Apparent Randomness of the Normal-Force Dependence of the Coefficient of Friction between a Bare Finger and Artificial Skin under Active Tactile Exploration

Abstract

When a finger actively slides over a surface, contact conditions including the contact area, sliding speed, and finger moisture naturally fluctuate. These random fluctuations lead to an apparent change of frictional properties and influence tactile pleasantness.

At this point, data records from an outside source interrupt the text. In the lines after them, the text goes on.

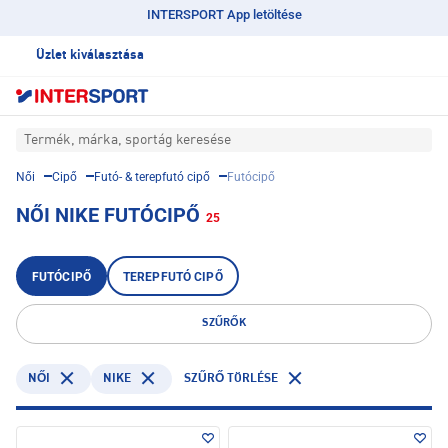
INTERSPORT App letöltése
Üzlet kiválasztása
Termék, márka, sportág keresése
Női
Cipő
Futó- & terepfutó cipő
Futócipő
NŐI NIKE FUTÓCIPŐ
25
FUTÓCIPŐ
TEREPFUTÓ CIPŐ
SZŰRŐK
NIKE
NŐI
SZŰRŐ TÖRLÉSE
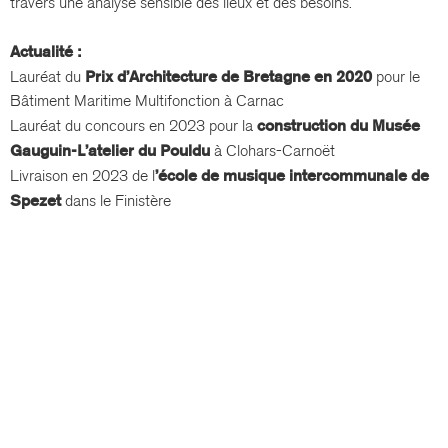
travers une analyse sensible des lieux et des besoins.
Actualité :
Lauréat du
Prix d’Architecture de Bretagne en 2020
pour le
Bâtiment Maritime Multifonction à Carnac
Lauréat du concours en 2023 pour la
construction du Musée
Gauguin-L’atelier du Pouldu
à Clohars-Carnoët
Livraison en 2023 de l
’école de musique intercommunale de
Spezet
dans le Finistère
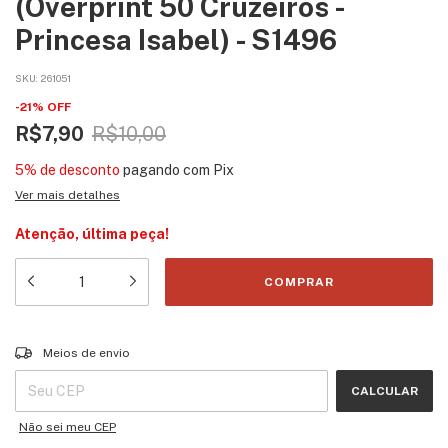
(Overprint 50 Cruzeiros -
Princesa Isabel) - S1496
SKU:
261051
-
21
%
OFF
R$7,90
R$10,00
5% de desconto
pagando com Pix
Ver mais detalhes
Atenção, última peça!
Entregas para o CEP:
ALTERAR CEP
Meios de envio
CALCULAR
Não sei meu CEP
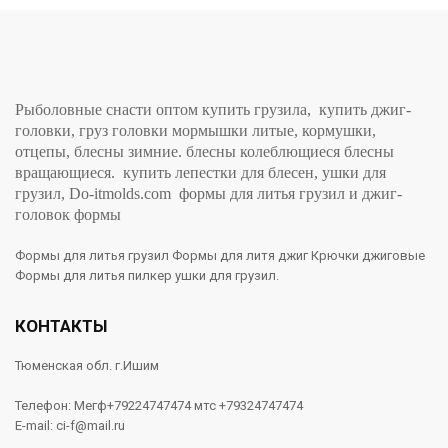
Рыболовные снасти оптом купить грузила, купить джиг-
головки, груз головки мормышки литые, кормушки,
отцепы, блесны зимние. блесны колеблющиеся блесны
вращающиеся. купить лепестки для блесен, ушки для
грузил, Do-itmolds.com формы для литья грузил и джиг-
головок формы
Формы для литья грузил Формы для литя джиг Крючки джиговые
Формы для литья пилкер ушки для грузил.
КОНТАКТЫ
Тюменская обл. г.Ишим
Телефон: Мегф+79224747474 мтс +79324747474
E-mail: ci-f@mail.ru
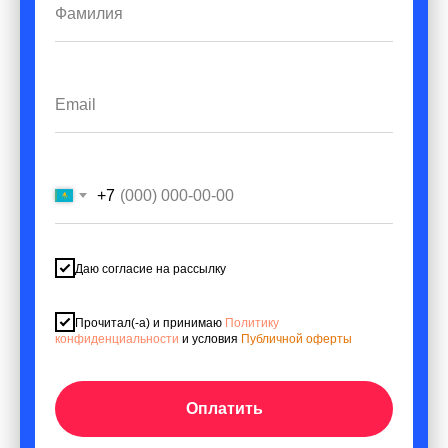
+7
Даю согласие на рассылку
Прочитал(-а) и принимаю
Политику
конфиденциальности
и условия
Публичной оферты
Оплатить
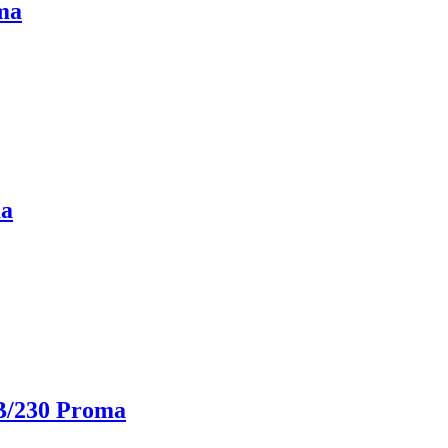
ma
ma
/230 Proma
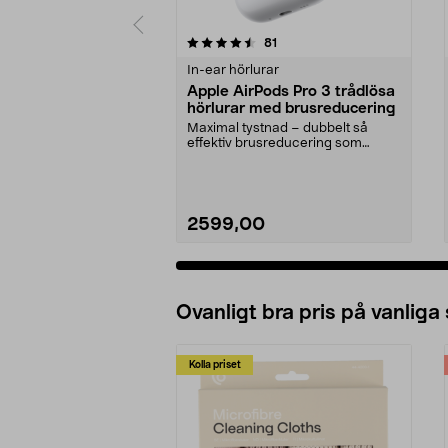
5 av 5 stjärnor
4.5 av 5 stjärnor
recensioner
81
In-ear hörlurar
Apple AirPods Pro 3 trådlösa
hörlurar med brusreducering
Maximal tystnad – dubbelt så
effektiv brusreducering som
föregångaren. Apple Air...
2599,00
Ovanligt bra pris på vanliga
Kolla priset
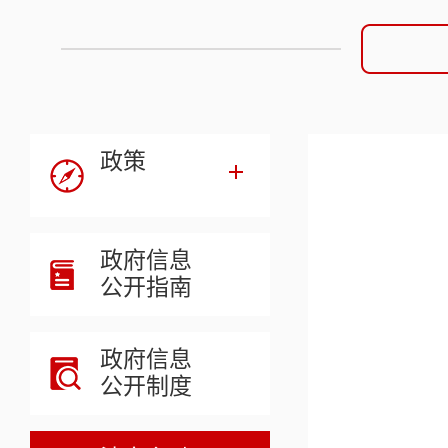
政策
政府信息
公开指南
政府信息
公开制度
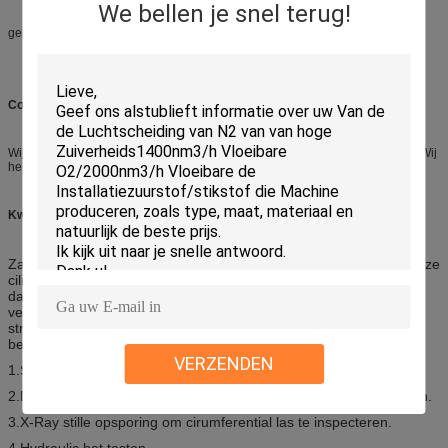
We bellen je snel terug!
gebruikt voor soorten medisch, industrieel, & high-purity gas.
Concurrentievoordeel:
Wij hebben uitgevoerd naar het jaar van vele landen en van gebieden zeer. Wij
hebben strikt systeem voor kwaliteitscontrole en zeer redelijke prijzen.
Kwaliteit:
Zal de hoogste kwaliteits grondstof worden goedgekeurd, bezit onze
cilinderfabriek ISO9001-certificaat, en wij zijn op dit gebied meer
dan 20 jaar geweest, is ons product bijna over de hele wereld
verkocht, vooral met de markt in Afrika en Azië, het geavanceerde
strikte proces het testen van en het vertrouwen van onze cliënt
beide waarborg onze cilinderkwaliteit:
VERZENDEN
1.Spectrum analzer om chemische analysia te ontdekken.
2.Mechanical-functie om spanningstest en buigende test te maken.
3.X-Ray stille opsporing om cirumferential las te inspecteren.
4.Hydraulic het testen.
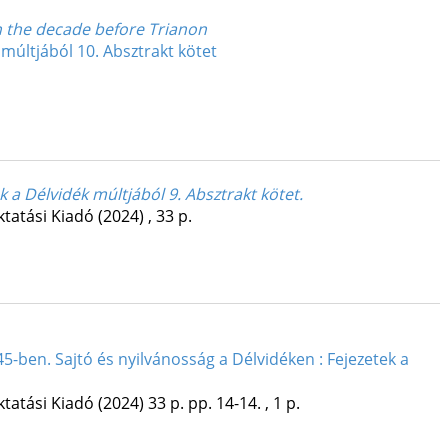
in the decade before Trianon
múltjából 10. Absztrakt kötet
ek a Délvidék múltjából 9. Absztrakt kötet.
ktatási Kiadó
(2024)
,
33 p.
5-ben. Sajtó és nyilvánosság a Délvidéken : Fejezetek a
ktatási Kiadó
(2024)
33 p.
pp. 14-14. , 1 p.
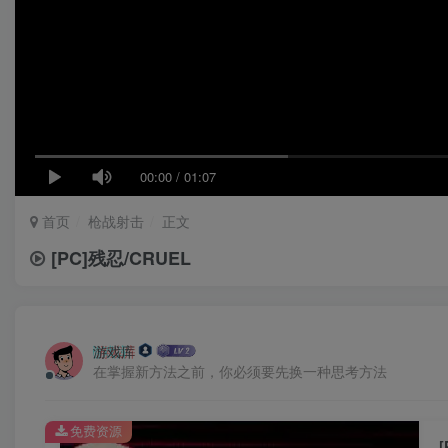
00:00
/
01:07
首页
枪战射击
正文
[PC]残忍/CRUEL
游戏库
在掌握新方法之前，你必须要先换一种思考方法
免费资源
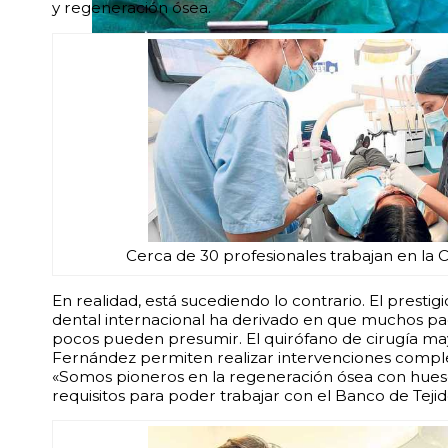
y regeneración ósea.
El doctor Alberto Fernández y su equipo duran
Cerca de 30 profesionales trabajan en la Cl
En realidad, está sucediendo lo contrario. El prest
dental internacional ha derivado en que muchos paci
pocos pueden presumir. El quirófano de cirugía may
Fernández permiten realizar intervenciones complej
«Somos pioneros en la regeneración ósea con hueso
requisitos para poder trabajar con el Banco de Teji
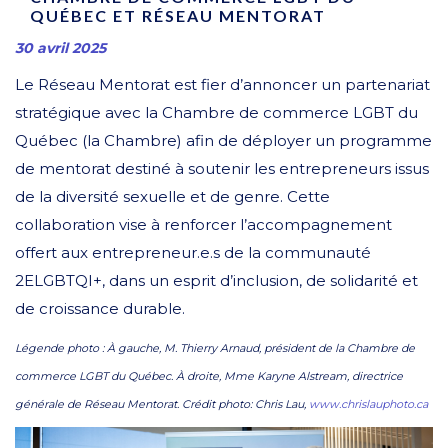
QUÉBEC ET RÉSEAU MENTORAT
30 avril 2025
Le Réseau Mentorat est fier d’annoncer un partenariat
stratégique avec la Chambre de commerce LGBT du
Québec (la Chambre) afin de déployer un programme
de mentorat destiné à soutenir les entrepreneurs issus
de la diversité sexuelle et de genre. Cette
collaboration vise à renforcer l’accompagnement
offert aux entrepreneur.e.s de la communauté
2ELGBTQI+, dans un esprit d’inclusion, de solidarité et
de croissance durable.
Légende photo : À gauche, M. Thierry Arnaud, président de la Chambre de
commerce LGBT du Québec. À droite, Mme Karyne Alstream, directrice
générale de Réseau Mentorat. Crédit photo: Chris Lau,
www.chrislauphoto.ca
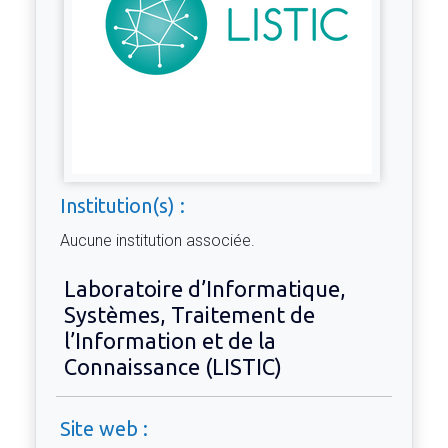
Institution(s) :
Aucune institution associée.
Laboratoire d’Informatique,
Systèmes, Traitement de
l’Information et de la
Connaissance (LISTIC)
Site web :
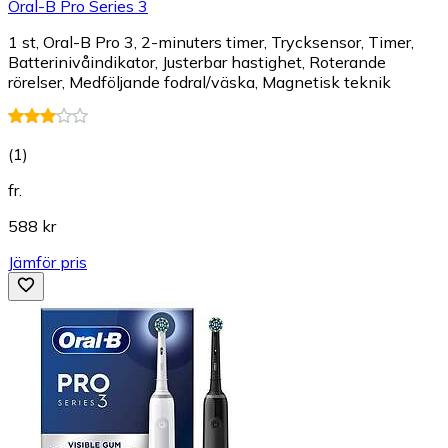
Oral-B Pro Series 3
1 st, Oral-B Pro 3, 2-minuters timer, Trycksensor, Timer,
Batterinivåindikator, Justerbar hastighet, Roterande
rörelser, Medföljande fodral/väska, Magnetisk teknik
(
1
)
fr.
588 kr
Jämför pris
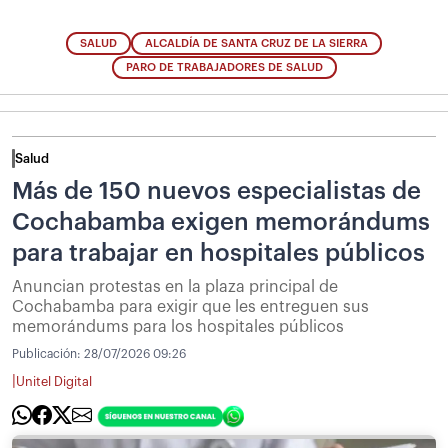
SALUD
ALCALDÍA DE SANTA CRUZ DE LA SIERRA
PARO DE TRABAJADORES DE SALUD
Salud
Más de 150 nuevos especialistas de
Cochabamba exigen memorándums
para trabajar en hospitales públicos
Anuncian protestas en la plaza principal de
Cochabamba para exigir que les entreguen sus
memorándums para los hospitales públicos
Publicación:
28/07/2026 09:26
|
Unitel Digital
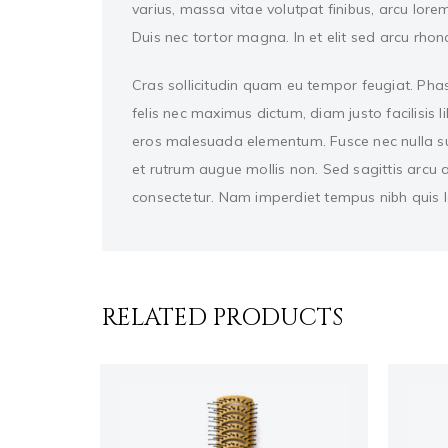
varius, massa vitae volutpat finibus, arcu lor
Duis nec tortor magna. In et elit sed arcu rhonc
Cras sollicitudin quam eu tempor feugiat. Phasel
felis nec maximus dictum, diam justo facilisis l
eros malesuada elementum. Fusce nec nulla susci
et rutrum augue mollis non. Sed sagittis arcu 
consectetur. Nam imperdiet tempus nibh quis l
RELATED PRODUCTS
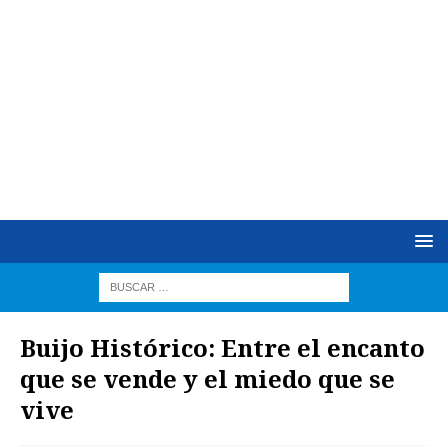
Buijo Histórico: Entre el encanto
que se vende y el miedo que se
vive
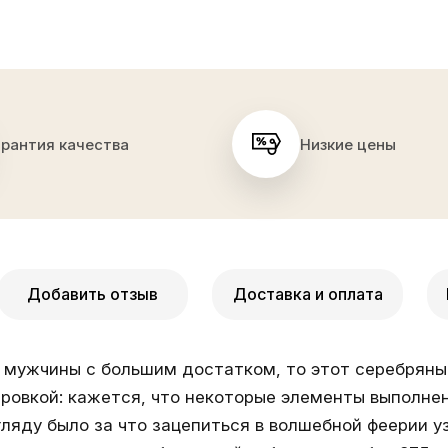
арантия качества
Низкие цены
Добавить отзыв
Доставка и оплата
мужчины с большим достатком, то этот серебряный
ировкой: кажется, что некоторые элементы выполне
ляду было за что зацепиться в волшебной феерии у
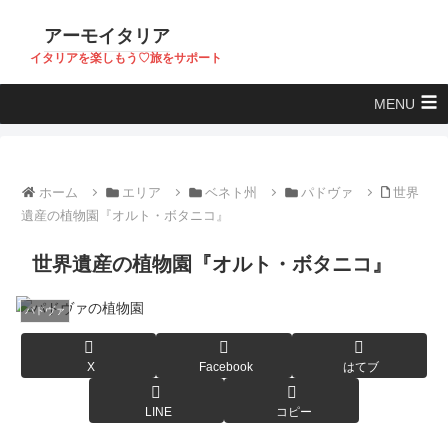
アーモイタリア
イタリアを楽しもう♡旅をサポート
MENU
ホーム
エリア
ベネト州
パドヴァ
世界
遺産の植物園『オルト・ボタニコ』
世界遺産の植物園『オルト・ボタニコ』
パドヴァ
X
Facebook
はてブ
LINE
コピー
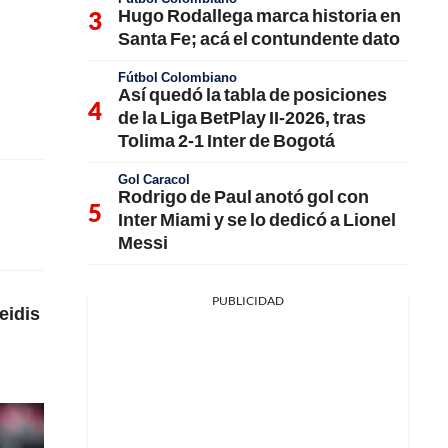
Hugo Rodallega marca historia en
Santa Fe; acá el contundente dato
Fútbol Colombiano
Así quedó la tabla de posiciones
de la Liga BetPlay II-2026, tras
Tolima 2-1 Inter de Bogotá
Gol Caracol
Rodrigo de Paul anotó gol con
Inter Miami y se lo dedicó a Lionel
Messi
PUBLICIDAD
eidis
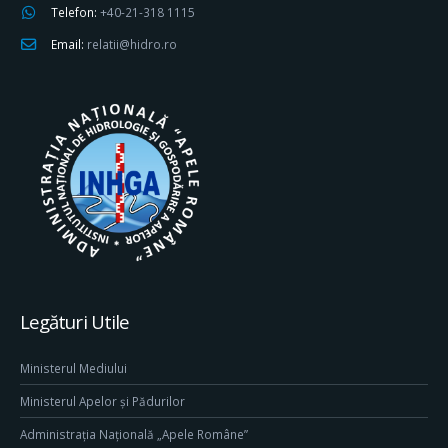
Telefon:
+40-21-318 1115
Email:
relatii@hidro.ro
Legături Utile
Ministerul Mediului
Ministerul Apelor și Pădurilor
Administrația Națională „Apele Române”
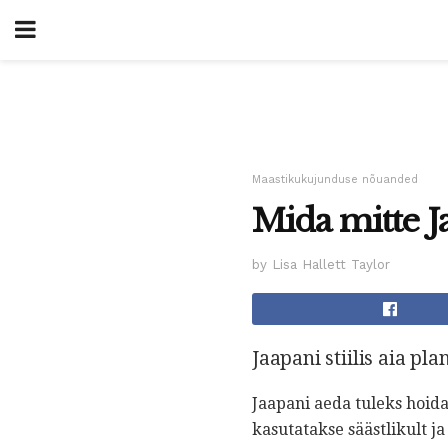
Maastikukujunduse nõuanded
Mida mitte J
by Lisa Hallett Taylor
Jaapani stiilis aia p
Jaapani aeda tuleks hoida
kasutatakse säästlikult ja 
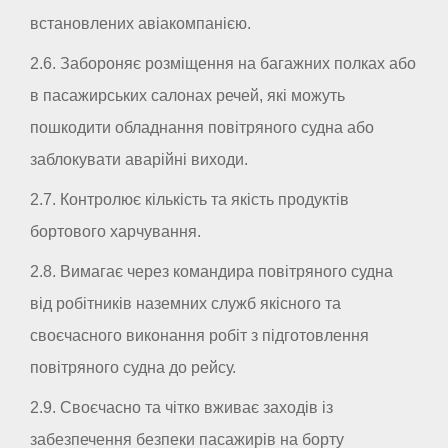
встановлених авіакомпанією.
2.6. Забороняє розміщення на багажних полках або
в пасажирських салонах речей, які можуть
пошкодити обладнання повітряного судна або
заблокувати аварійні виходи.
2.7. Контролює кількість та якість продуктів
бортового харчування.
2.8. Вимагає через командира повітряного судна
від робітників наземних служб якісного та
своєчасного виконання робіт з підготовлення
повітряного судна до рейсу.
2.9. Своєчасно та чітко вживає заходів із
забезпечення безпеки пасажирів на борту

Nonetheless, this probabilistic behavior has not been explicitly analyzed in previous studies on human fingertips. This study investigates the dependence of the coefficients of kinetic friction on the normal force produced by sliding a bare finger over different artificial skins with seven levels of hardness. The coefficient of friction was modeled as a power function of the normal force. An experimental study that involved sliding a finger over artificial skin surfaces was carried out under two conditions: the fingertip being wiped by a dry cloth or a cloth soaked in ethanol. Although the exponential term was assumed to be nearly constant for identical tribological conditions, we observed that the exponent varied randomly and could be negative, zero, or positive. This can be attributed to the variation of gross finger deformation that was not controlled during the observation. The probability density function of the exponent depended on the moisture content of the finger and object hardness. The variability of the exponent was higher for a soft material than it was for a harder material. In other words, for the softer materials, the exponent appears more random. Furthermore, the exponent tended to be positive and the coefficient of friction increased with the normal force when the finger was wiped with ethanol. These findings play an important role in understanding the frictional forces produced during skin–skin contact in terms of determining the root cause of random variations in the dependence of the coefficient of friction on the normal force.